Chain-of-Thought prompting asks the model to show its reasoning process before giving a final answer. It was shown (Wei et al., 2022) to dramatically improve accuracy on math, logic, and multi-step reasoning tasks — for free, just from prompt design.
Variants
Zero-Shot CoT
Simply append "Let's think step by step." to any question. The model produces a reasoning trace unprompted. Works on most instruction-tuned models ≥7B.
Few-Shot CoT
Provide 2–5 worked examples with reasoning traces in the prompt. More effective than zero-shot for domain-specific tasks but consumes more context.
Tree of Thought (ToT)
Explore multiple reasoning branches in parallel, evaluating and pruning. Implemented as multi-call orchestration rather than a single prompt. Strong on puzzle-type tasks.
ReAct (Reason + Act)
Interleaves reasoning steps with tool calls. The basis of most modern agent frameworks. Requires a model with reliable function-calling ability.
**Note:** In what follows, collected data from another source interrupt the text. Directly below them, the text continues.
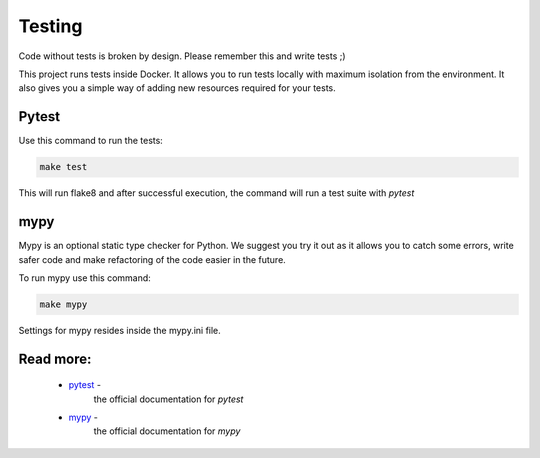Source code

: Testing
=======

Code without tests is broken by design. Please remember this and write tests ;)

This project runs tests inside Docker. It allows you to run tests locally with maximum isolation from the environment. It also gives you a simple way of adding new resources required for your tests.

Pytest
------

Use this command to run the tests:

.. code-block:: bash

    make test

This will run flake8 and after successful execution, the command will run a test suite with  `pytest`


mypy
----
Mypy is an optional static type checker for Python. We suggest you try it out as it allows you to catch some errors, write safer code and make refactoring of the code easier in the future.

To run mypy use this command:

.. code-block:: bash

    make mypy

Settings for mypy resides inside the mypy.ini file.

Read more:
----------

    - `pytest <https://docs.pytest.org/en/latest/contents.html>`_ -
        the official documentation for `pytest`

    - `mypy <https://mypy.readthedocs.io/en/latest/>`_ -
        the official documentation for `mypy`
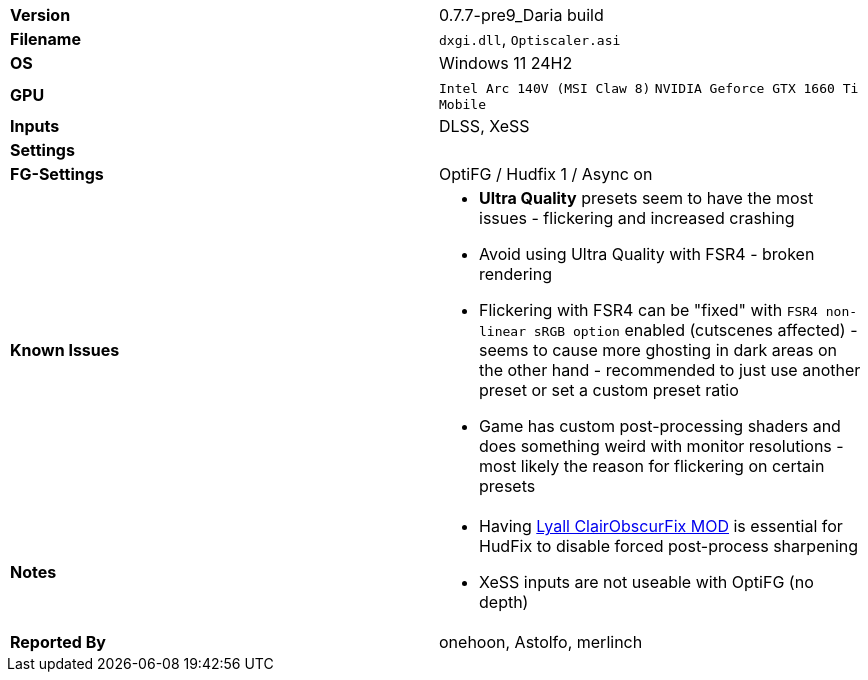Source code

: [cols="1,1"]
|===
|**Version**
|0.7.7-pre9_Daria build

|**Filename**
|`dxgi.dll`, `Optiscaler.asi`

|**OS**
|Windows 11 24H2

|**GPU**
|`Intel Arc 140V (MSI Claw 8)` `NVIDIA Geforce GTX 1660 Ti Mobile`

|**Inputs**
|DLSS, XeSS

|**Settings**
|

|**FG-Settings**
|OptiFG / Hudfix 1 / Async on

|**Known Issues**
a|
* **Ultra Quality** presets seem to have the most issues - flickering and increased crashing
* Avoid using Ultra Quality with FSR4 - broken rendering
* Flickering with FSR4 can be "fixed" with `FSR4 non-linear sRGB option` enabled (cutscenes affected) - seems to cause more ghosting in dark areas on the other hand - recommended to just use another preset or set a custom preset ratio
* Game has custom post-processing shaders and does something weird with monitor resolutions - most likely the reason for flickering on certain presets 

|**Notes**
a|
* Having https://www.nexusmods.com/clairobscurexpedition33/mods/24[Lyall ClairObscurFix MOD] is essential for HudFix to disable forced post-process sharpening
* XeSS inputs are not useable with OptiFG (no depth)


|**Reported By**
|onehoon, Astolfo, merlinch
|=== 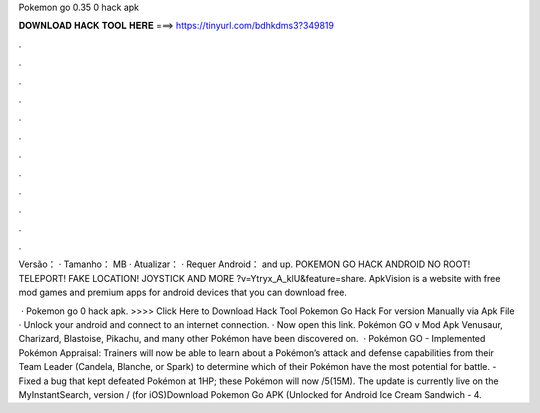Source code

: Pokemon go 0.35 0 hack apk



𝐃𝐎𝐖𝐍𝐋𝐎𝐀𝐃 𝐇𝐀𝐂𝐊 𝐓𝐎𝐎𝐋 𝐇𝐄𝐑𝐄 ===> https://tinyurl.com/bdhkdms3?349819



.



.



.



.



.



.



.



.



.



.



.



.

Versão： · Tamanho： MB · Atualizar： · Requer Android： and up. POKEMON GO HACK ANDROID NO ROOT! TELEPORT! FAKE LOCATION! JOYSTICK AND MORE ?v=Ytryx_A_klU&feature=share. ApkVision is a website with free mod games and premium apps for android devices that you can download free.

 · Pokemon go 0 hack apk. >>>> Click Here to Download Hack Tool Pokemon Go Hack For version Manually via Apk File · Unlock your android and connect to an internet connection. · Now open this link. Pokémon GO v Mod Apk Venusaur, Charizard, Blastoise, Pikachu, and many other Pokémon have been discovered on.  · Pokémon GO - Implemented Pokémon Appraisal: Trainers will now be able to learn about a Pokémon’s attack and defense capabilities from their Team Leader (Candela, Blanche, or Spark) to determine which of their Pokémon have the most potential for battle. - Fixed a bug that kept defeated Pokémon at 1HP; these Pokémon will now /5(15M). The update is currently live on the MyInstantSearch, version / (for iOS)Download Pokemon Go APK (Unlocked for Android Ice Cream Sandwich - 4.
When CoT Helps (and When It Doesn't)
CoT helps most on tasks that benefit from intermediate steps: arithmetic, symbolic reasoning, multi-constraint planning, code debugging. It has little effect on simple factual retrieval or sentiment classification — and can actually hurt if the reasoning chain introduces errors that override a correct "gut" answer. Turn it off for high-volume, simple classification tasks to save tokens and latency.
Why It Matters for On-Premise
On-premise models tend to be smaller than frontier cloud models. CoT is one of the cheapest ways to close the capability gap, requiring no fine-tuning — just smarter prompting. A Llama 3 8B with a well-crafted CoT prompt can outperform a naive call to a 70B model on structured reasoning tasks.